> **WHAT TO PRODUCE**:
In the reply, give back exactly the lines from the one with "各種データのダウンロードはこちらから。（2026年7月31日" through the last line of the records, without pictures.

Dataset excerpts
-.-.-

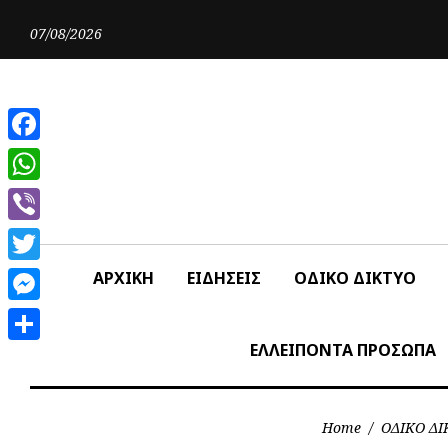
Skip
to
07/08/2026
content
Facebook
WhatsApp
Viber
Twitter
ΑΡΧΙΚΗ
ΕΙΔΗΣΕΙΣ
ΟΔΙΚΟ ΔΙΚΤΥΟ
Messenger
ΕΛΛΕΙΠΟΝΤΑ ΠΡΟΣΩΠΑ
Share
Home
/
ΟΔΙΚΟ ΔΙ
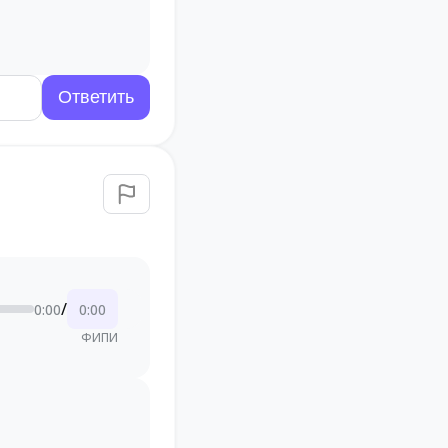
/
0:00
0:00
ФИПИ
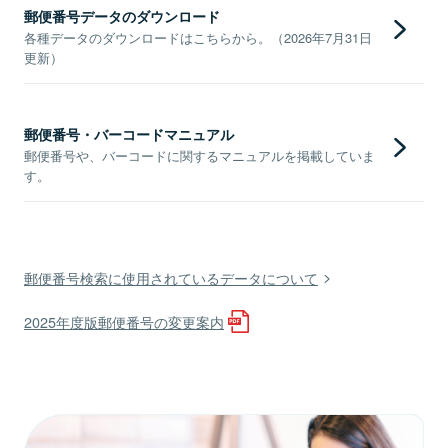
郵便番号データのダウンロード
各種データのダウンロードはこちらから。（2026年7月31日
更新）
郵便番号・バーコードマニュアル
郵便番号や、バーコードに関するマニュアルを掲載していま
す。
郵便番号検索に使用されているデータについて
2025年度版郵便番号の変更案内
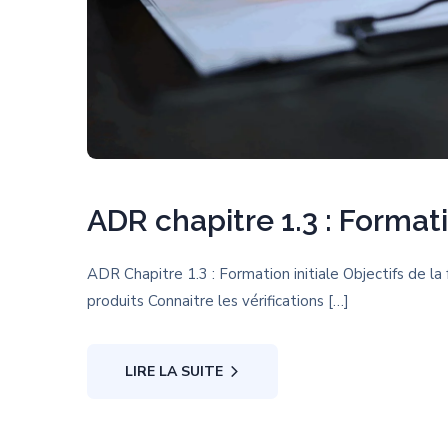
ADR chapitre 1.3 : Formati
ADR Chapitre 1.3 : Formation initiale Objectifs de la
produits Connaitre les vérifications […]
LIRE LA SUITE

-.-.-

> **ANSWER FOR THIS EXERCISE**:
各種データのダウンロードはこちらから。（2026年7月31日
更新）
郵便番号・バーコードマニュアル
郵便番号や、バーコードに関するマニュアルを掲載していま
す。
郵便番号検索に使用されているデータについて
2025年度版郵便番号の変更案内
ADR chapitre 1.3 : Formati
ADR Chapitre 1.3 : Formation initiale Objectifs de la
produits Connaitre les vérifications […]
LIRE LA SUITE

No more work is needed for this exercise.